Wird die amerikanische Steuervermeidung auf internationaler Ebene beachtet? Wenn ja, was kann darüber berichtet werden?
Die Europäische Kommission stellte in Irland nicht legale Steuerpraktiken fest und verlangte von amerikanischen Firmen Steuernachforderungen. Ebenso hat die OECD ihre Grundlagen angepasst, um die Steuervermeidung zu beheben. Die sehr reichen Familien verliessen die europäischen Steueroasen und zogen in die USA nach Delaware, Nevada oder Florida, um dortige Steuergesetze zu benützen. Die Bemühungen der amerikanischen Steuerbehörde, eigene Steuerflüchtlinge ausfindig zu machen, richtete sich an Amerikaner und hat nichts mit heren Idealen für Steuergerechtigkeit zu tun.
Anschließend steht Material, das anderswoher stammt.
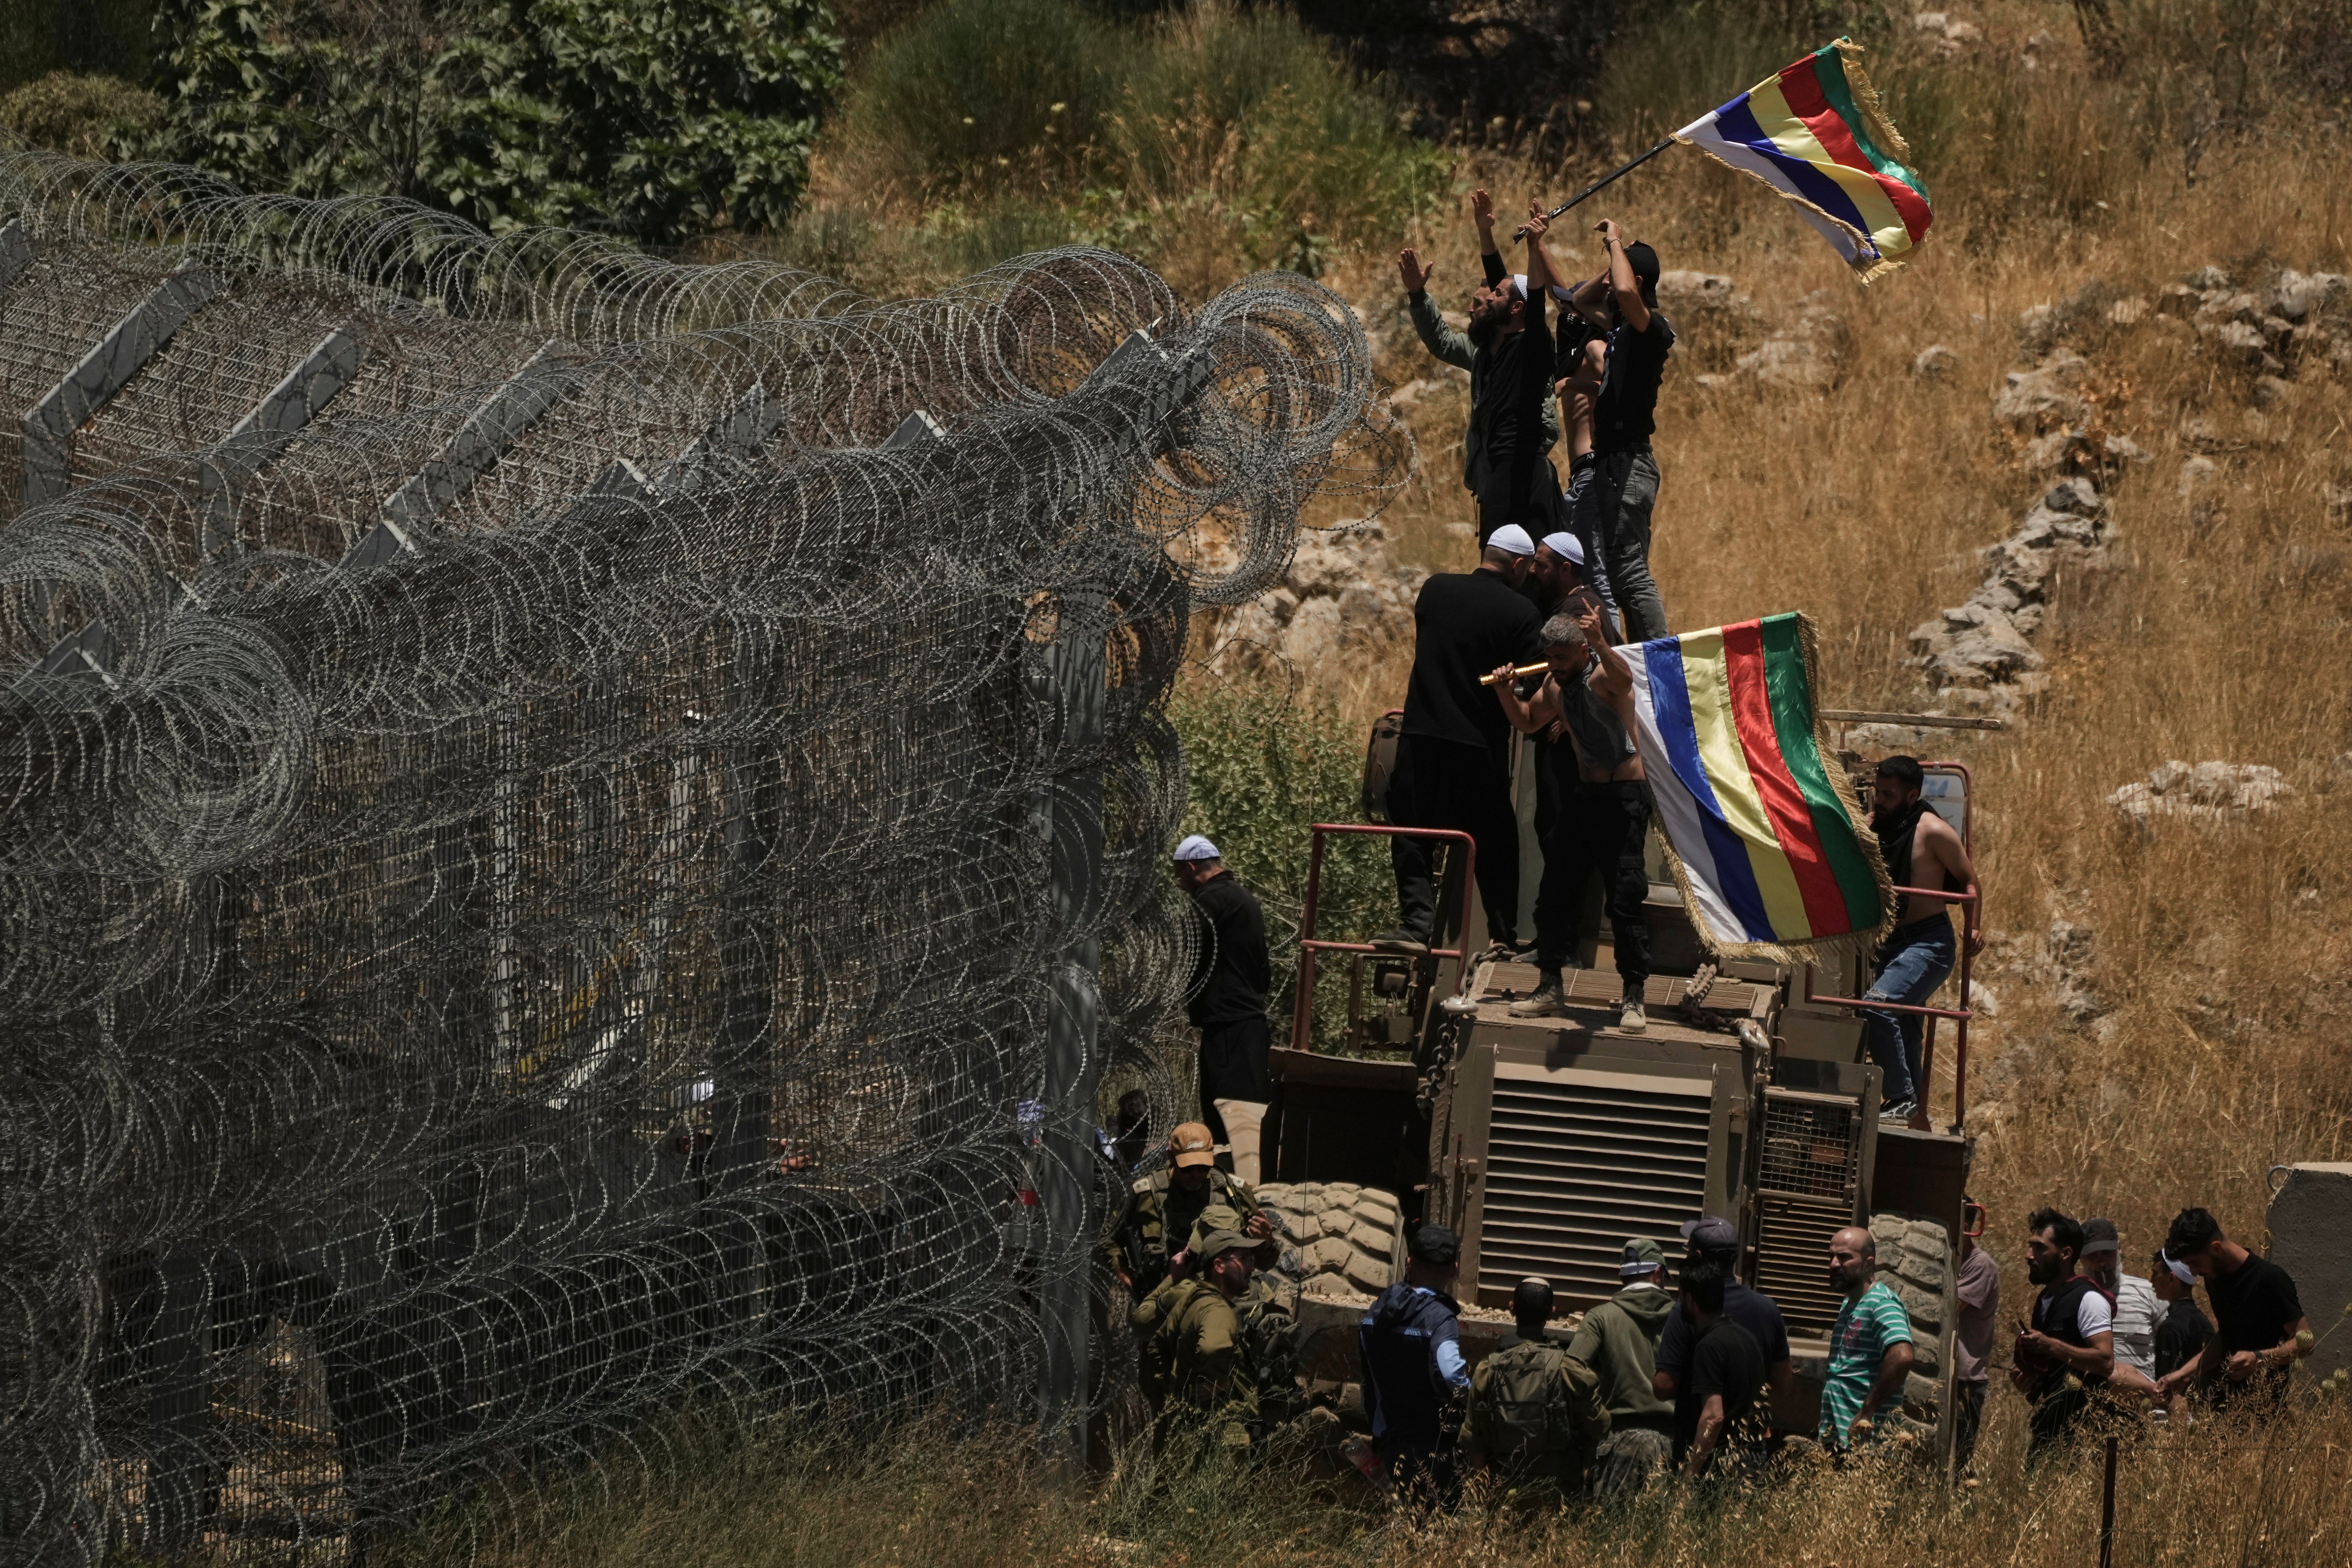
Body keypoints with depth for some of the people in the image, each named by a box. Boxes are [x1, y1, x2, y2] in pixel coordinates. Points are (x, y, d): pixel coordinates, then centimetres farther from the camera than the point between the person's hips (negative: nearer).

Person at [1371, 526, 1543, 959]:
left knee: (1412, 837, 5)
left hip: (1421, 734, 2)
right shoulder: (1519, 612, -7)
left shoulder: (1436, 589, 4)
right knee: (1494, 843, 11)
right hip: (1481, 745, -2)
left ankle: (1416, 920, -12)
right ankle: (1504, 935, 16)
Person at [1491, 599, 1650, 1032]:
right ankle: (1550, 989, 19)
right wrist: (1505, 693, 6)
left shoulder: (1604, 674, -14)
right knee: (1555, 894, 8)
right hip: (1581, 796, 8)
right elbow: (1528, 721, 26)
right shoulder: (1556, 685, 9)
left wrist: (1600, 643, -59)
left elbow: (1624, 679, -39)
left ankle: (1633, 999, -5)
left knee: (1626, 899, -10)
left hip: (1622, 799, -8)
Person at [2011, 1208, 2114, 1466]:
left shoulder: (2088, 1299, -9)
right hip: (2046, 1417, 9)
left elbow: (2105, 1360, -20)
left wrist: (2049, 1345, -23)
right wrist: (2023, 1377, 11)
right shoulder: (2044, 1299, 19)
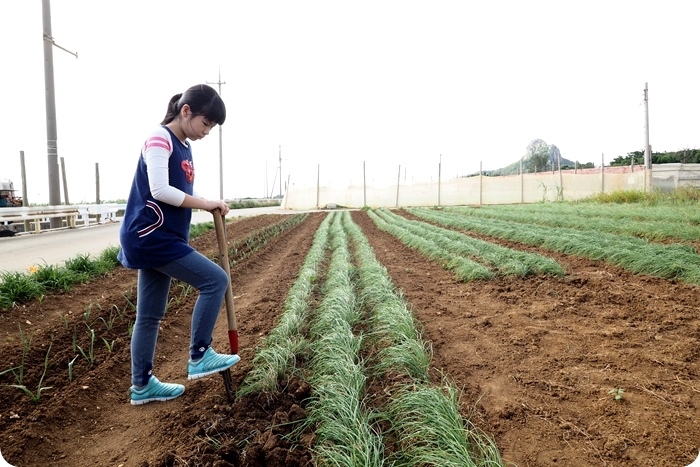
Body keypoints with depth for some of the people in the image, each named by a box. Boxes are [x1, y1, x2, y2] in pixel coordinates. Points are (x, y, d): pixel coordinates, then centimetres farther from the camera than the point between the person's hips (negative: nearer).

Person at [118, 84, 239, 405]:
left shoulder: (183, 146, 16)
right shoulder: (160, 139, -12)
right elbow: (160, 190, -21)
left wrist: (208, 206, -4)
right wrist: (206, 204, -14)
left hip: (158, 238, 9)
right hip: (151, 236, -9)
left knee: (150, 316, 13)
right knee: (215, 280, -9)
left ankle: (142, 386, 25)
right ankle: (199, 356, 2)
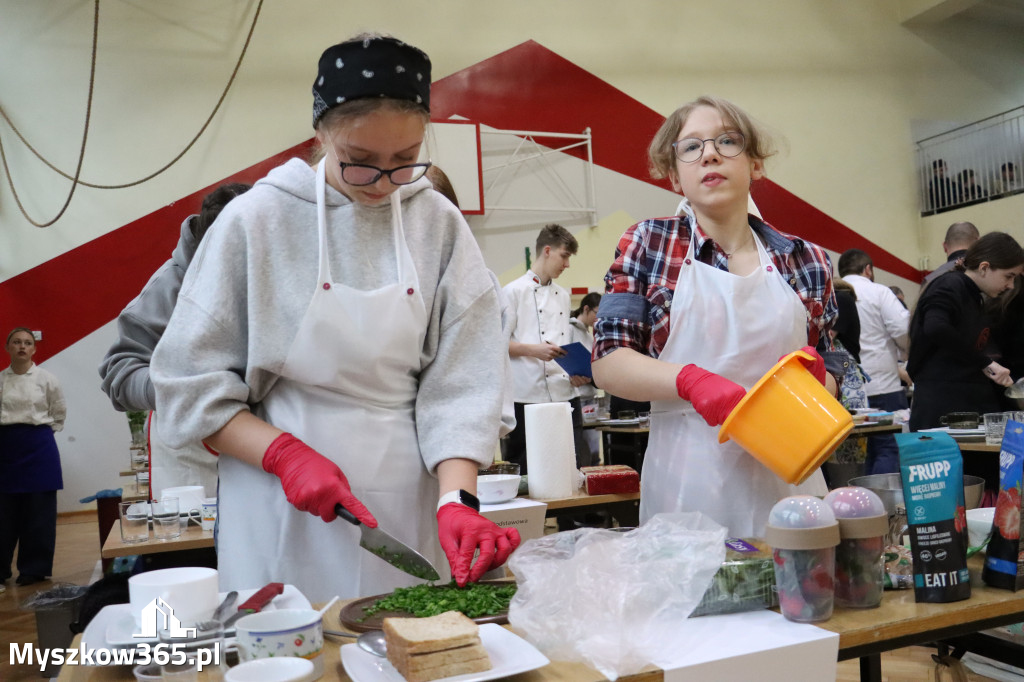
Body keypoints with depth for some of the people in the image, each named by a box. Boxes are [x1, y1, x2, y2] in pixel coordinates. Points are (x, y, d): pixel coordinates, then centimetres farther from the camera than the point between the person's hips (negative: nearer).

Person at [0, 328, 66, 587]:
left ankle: (35, 568, 12)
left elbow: (59, 412, 9)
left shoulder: (46, 379, 1)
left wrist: (42, 431, 3)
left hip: (38, 446, -1)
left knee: (38, 510, 2)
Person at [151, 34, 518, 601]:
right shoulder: (256, 220, -7)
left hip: (405, 508, 2)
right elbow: (191, 383, -4)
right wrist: (286, 454, -15)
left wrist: (456, 498, -17)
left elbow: (459, 383, -5)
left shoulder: (439, 225, -2)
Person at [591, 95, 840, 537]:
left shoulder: (806, 261, 7)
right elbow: (607, 363, -4)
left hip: (786, 478, 2)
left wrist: (815, 378, -8)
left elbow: (827, 386, 15)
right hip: (687, 488, -2)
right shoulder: (648, 245, 2)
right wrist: (689, 378, -21)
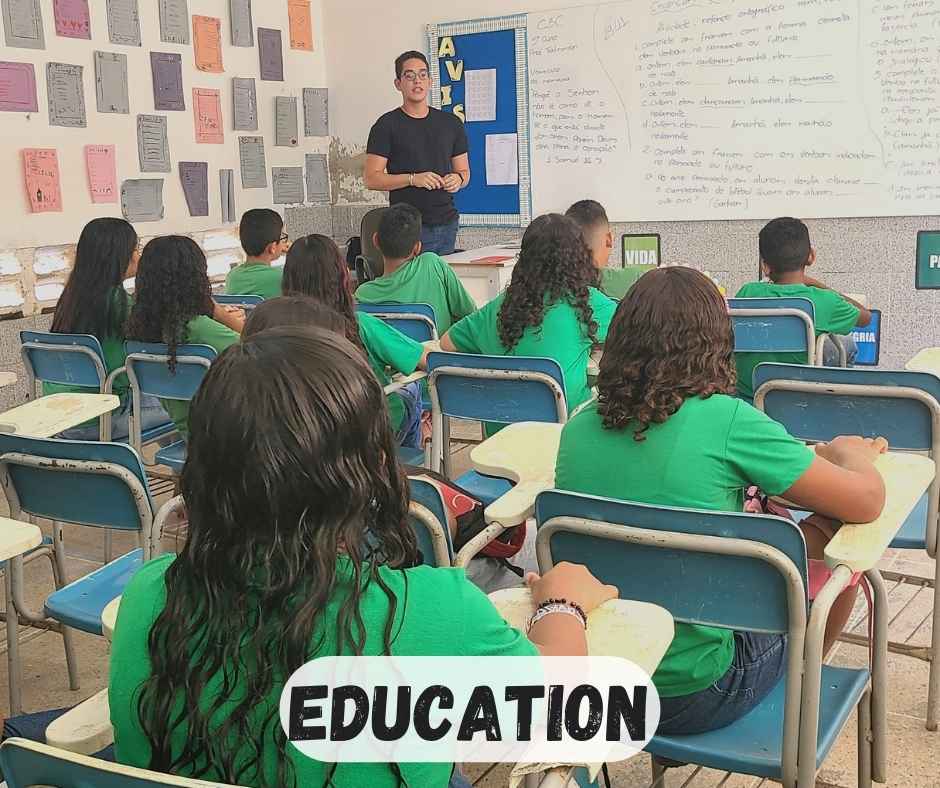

Sie haben zwei Bücher über die USA geschrieben. Warum?
Das erste Buch enthält Erinnerungen an meine erste Zeit in den USA, das zweite ist eine umfassende Analyse des Landes betreffend wirtschaftlichen Zusammenhänge und Fragen der Sozialpolitik. Auch wird der Frage der amerikanischen Demokratie viel Beachtung geschenkt.
Das Buch „Sorgenfall USA: Erklärungen zur funktionsgestörten amerikanischen Politik“ ist als gedrucktes Buch und als e-book erhältlich. Sind da Unterschiede?
Beide Bücher sind identisch.
Gibt es andere Bücher, die dasselbe Thema beschreiben?
Die Malaise der amerikanischen Politik wird in vielen anderen Zeitungs-, Zeitschriftenartikel und einigen Büchern behandelt. Der Ansatz des Buches
„Sorgenfall USA“, wirtschaftliche Argumente und Lösungen zu zeigen, habe ich nirgendwo gesehen. Viele der gegenwärtigen Probleme der USA sind hausgemacht, sie könnten relativ leicht und schnell behoben werden. Es gibt jedoch genügend Kräfte in der amerikanischen Politik, die an bestehenden Zuständen nichts ändern wollen.